Exception Details: System.Web.HttpException: A potentially dangerous Request.Path value was detected from the client (&). Stack Trace: [HttpException (0x80004005): A potentially dangerous Request.Path value was detected from the client (&).] System.Web.HttpRequest.ValidateInputIfRequiredByConfig() +12715107 System.Web.PipelineStepManager.ValidateHelper(HttpContext context) +166
Googling the problem mostly suggested potentially stupid stuff like allowing dangerous characters in URLs, turning off request validation, allowing double escapes, fiddling with dark magick, and other things that would definently make things more challenging down the road.
The solution for this is not as complicated as one might think; it requires only a couple of lines of configuration for your site.
web.config
<system.webServer> <rewrite> <rules> <rule name="Rewrite URL to remove & from path."> <match url="^(.*)\&(.*)$" /> <conditions logicalGrouping="MatchAny" /> <action type="Rewrite" url="{R:1}and{R:2}" /> </rule> </rules> </rewrite> </system.webServer>
This will add a rewrite rule to your IIS URL Rewrite Module that will take place before the validation is performed on the incoming request, and replace the ampersand character in the path with the word and. So in other words, the previously mentioned URL http://somehost.com/somepath/something-&-somethingelse/?key=value&foo=bar would become http://somehost.com/somepath/something-and-somethingelse/?key=value&foo=bar before being validated and passed on to the website.

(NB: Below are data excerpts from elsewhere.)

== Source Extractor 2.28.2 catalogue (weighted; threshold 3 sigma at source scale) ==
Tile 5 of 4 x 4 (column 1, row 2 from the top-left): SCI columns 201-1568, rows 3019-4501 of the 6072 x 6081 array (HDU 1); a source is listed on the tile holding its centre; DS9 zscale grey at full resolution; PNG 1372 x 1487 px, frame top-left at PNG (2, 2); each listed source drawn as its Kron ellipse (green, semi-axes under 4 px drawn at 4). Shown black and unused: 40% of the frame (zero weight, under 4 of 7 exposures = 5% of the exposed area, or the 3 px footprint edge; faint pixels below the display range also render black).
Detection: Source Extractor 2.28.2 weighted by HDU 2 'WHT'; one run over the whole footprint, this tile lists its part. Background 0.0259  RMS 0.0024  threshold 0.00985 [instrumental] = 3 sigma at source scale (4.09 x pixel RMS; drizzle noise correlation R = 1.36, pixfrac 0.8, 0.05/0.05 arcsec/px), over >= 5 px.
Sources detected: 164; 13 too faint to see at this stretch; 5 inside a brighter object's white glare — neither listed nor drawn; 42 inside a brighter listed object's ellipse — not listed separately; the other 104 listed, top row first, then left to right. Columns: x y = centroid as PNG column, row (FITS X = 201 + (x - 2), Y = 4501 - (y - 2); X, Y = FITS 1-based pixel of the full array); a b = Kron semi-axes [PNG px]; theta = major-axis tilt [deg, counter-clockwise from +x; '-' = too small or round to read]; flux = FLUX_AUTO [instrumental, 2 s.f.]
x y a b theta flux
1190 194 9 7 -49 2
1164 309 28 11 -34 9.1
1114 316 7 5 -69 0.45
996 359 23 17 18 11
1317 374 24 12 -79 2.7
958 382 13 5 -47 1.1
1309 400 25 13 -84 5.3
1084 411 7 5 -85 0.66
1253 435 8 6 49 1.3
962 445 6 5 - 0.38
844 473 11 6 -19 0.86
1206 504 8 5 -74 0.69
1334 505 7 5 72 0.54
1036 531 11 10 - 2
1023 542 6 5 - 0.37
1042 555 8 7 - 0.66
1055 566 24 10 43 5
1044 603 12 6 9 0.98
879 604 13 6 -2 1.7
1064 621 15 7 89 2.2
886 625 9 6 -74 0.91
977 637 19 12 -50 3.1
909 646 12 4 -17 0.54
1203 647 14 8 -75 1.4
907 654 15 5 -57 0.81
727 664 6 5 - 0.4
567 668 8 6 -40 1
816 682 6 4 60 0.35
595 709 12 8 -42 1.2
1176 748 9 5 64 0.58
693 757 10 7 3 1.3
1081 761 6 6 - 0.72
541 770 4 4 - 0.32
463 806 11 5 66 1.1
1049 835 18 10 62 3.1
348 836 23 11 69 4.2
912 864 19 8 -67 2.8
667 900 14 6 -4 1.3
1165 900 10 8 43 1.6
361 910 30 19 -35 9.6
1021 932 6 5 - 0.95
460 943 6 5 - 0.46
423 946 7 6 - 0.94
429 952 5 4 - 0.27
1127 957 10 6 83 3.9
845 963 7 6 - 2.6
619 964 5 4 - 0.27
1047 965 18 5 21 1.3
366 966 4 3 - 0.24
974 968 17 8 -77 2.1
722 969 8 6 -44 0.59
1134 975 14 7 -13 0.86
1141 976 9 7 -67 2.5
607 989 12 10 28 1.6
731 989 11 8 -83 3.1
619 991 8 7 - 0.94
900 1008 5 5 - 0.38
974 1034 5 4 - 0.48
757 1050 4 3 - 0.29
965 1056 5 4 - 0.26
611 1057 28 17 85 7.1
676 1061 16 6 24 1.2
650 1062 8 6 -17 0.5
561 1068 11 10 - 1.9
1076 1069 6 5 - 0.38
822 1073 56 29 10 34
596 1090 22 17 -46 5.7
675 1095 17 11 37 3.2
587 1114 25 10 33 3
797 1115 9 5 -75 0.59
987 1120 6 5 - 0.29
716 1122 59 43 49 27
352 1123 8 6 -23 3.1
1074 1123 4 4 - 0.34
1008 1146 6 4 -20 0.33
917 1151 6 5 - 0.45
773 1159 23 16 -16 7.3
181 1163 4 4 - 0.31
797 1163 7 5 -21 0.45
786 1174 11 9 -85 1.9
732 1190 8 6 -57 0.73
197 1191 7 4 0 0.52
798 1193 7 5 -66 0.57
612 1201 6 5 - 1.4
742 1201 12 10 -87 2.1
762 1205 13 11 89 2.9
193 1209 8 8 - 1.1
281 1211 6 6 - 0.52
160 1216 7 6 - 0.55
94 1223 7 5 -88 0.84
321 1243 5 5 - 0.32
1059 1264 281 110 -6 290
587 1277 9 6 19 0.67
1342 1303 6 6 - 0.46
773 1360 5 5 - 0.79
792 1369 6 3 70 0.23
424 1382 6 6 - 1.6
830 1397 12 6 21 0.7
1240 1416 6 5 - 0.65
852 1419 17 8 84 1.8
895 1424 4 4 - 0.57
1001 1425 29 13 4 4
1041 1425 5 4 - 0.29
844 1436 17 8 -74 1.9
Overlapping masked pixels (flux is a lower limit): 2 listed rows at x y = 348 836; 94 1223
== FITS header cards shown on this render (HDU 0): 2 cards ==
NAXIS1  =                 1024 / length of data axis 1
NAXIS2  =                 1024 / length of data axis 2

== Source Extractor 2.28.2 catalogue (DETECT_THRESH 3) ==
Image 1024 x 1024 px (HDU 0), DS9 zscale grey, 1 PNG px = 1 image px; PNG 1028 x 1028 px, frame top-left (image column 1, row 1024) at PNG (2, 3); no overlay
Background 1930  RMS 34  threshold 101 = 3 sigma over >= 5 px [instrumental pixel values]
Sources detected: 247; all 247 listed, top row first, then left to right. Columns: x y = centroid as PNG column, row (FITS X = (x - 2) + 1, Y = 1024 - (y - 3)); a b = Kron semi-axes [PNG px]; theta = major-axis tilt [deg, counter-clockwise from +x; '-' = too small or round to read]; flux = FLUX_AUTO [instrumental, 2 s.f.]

After this, it was only a small matter of tweaking the generated legacy URLs for the rewrite engine to respond to and instead of & where this occured. Should you need to remove the other illegal characters, just update the match regex; like for instance:
<match url="^(.*)[\<\>\&\%\*\:\?]+(.*)$" />
And update your rewrite action accordingly.
Thanks for the rule/regex. Those exceptions (both elmah and eventviewer) were also bothering me!
Hi, which web.config to be updated? and in which location?
Thanks!
The one in your website’s root directory would do just fine, and it’s in the system.webServer section.